A few months ago, Cambodian Premier Hun Sen seemed to revel in his role as host of a regional summit; the appearance of top leaders in Phnom Penh - Chinese Prime Minister Zhu Rongji among them - marked one more step away from controversy and towards legitimisation as a statesman.
The summit came amid a spell of relative economic, diplomatic and political stability in Southeast Asia, one which had allowed it to focus on new challenges, from the threat of terrorism to China's growing economic might. A few months on, events in Cambodia have provided a sharp reminder of the ancient passions which stalk the region and can threaten stability at any time.
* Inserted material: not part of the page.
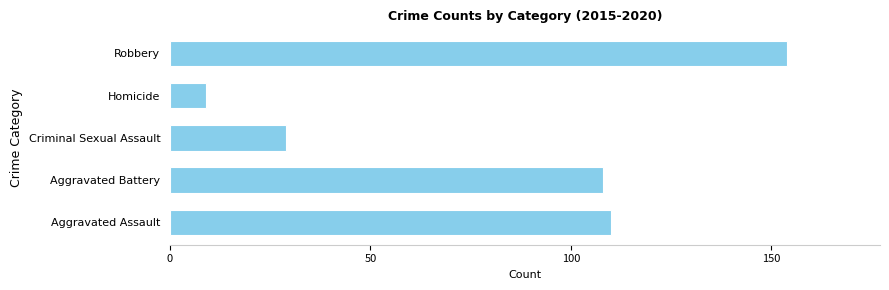

What is the minimum value shown in the chart?

9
That Cambodians jealously guard their sovereignty over the Angkor temples - at the heart of 1,000 years of dispute with Thailand - is nothing new. That a new generation of Cambodians, fuelled by Internet gossip and newspaper rumour, can riot and torch the Thai embassy and Thai-owned businesses on the strength of the alleged remarks of a Thai actress questioning that sovereignty is more striking.
The night of violence that spread across Phnom Penh last Wednesday did not reflect well on Hun Sen nor on his government. Earlier in the week, and despite the doubts already raised about the accuracy of reports of the actress' remarks, Hun Sen seemed keen to pander to public sentiment.
He went on national radio to denounce the actress, Sunavant Kongying, labelling her a thief whose life 'is not even equal to a patch of grass around Angkor Wat'. The night of mob violence that followed seemed to catch his team by surprise. A leader known for his strong-arm rule appeared neither in control nor in touch.
Thais will not easily forget that their ambassador fled for his life or that protesters desecrated a portrait of their revered King Bhumibol Adulyadej. If Hun Sen aspires to the status of a statesman he must mend fences and ensure the quick resumption of the tourism trade which benefits both countries. The opportunity presented by the visit to Bangkok on Tuesday of his foreign minister, Hor Namhong, must be fully grasped.
Old tensions may still simmer, but Southeast Asia has shown it can move beyond them. Now is the time for Hun Sen to show he is a leader worthy of a modern region.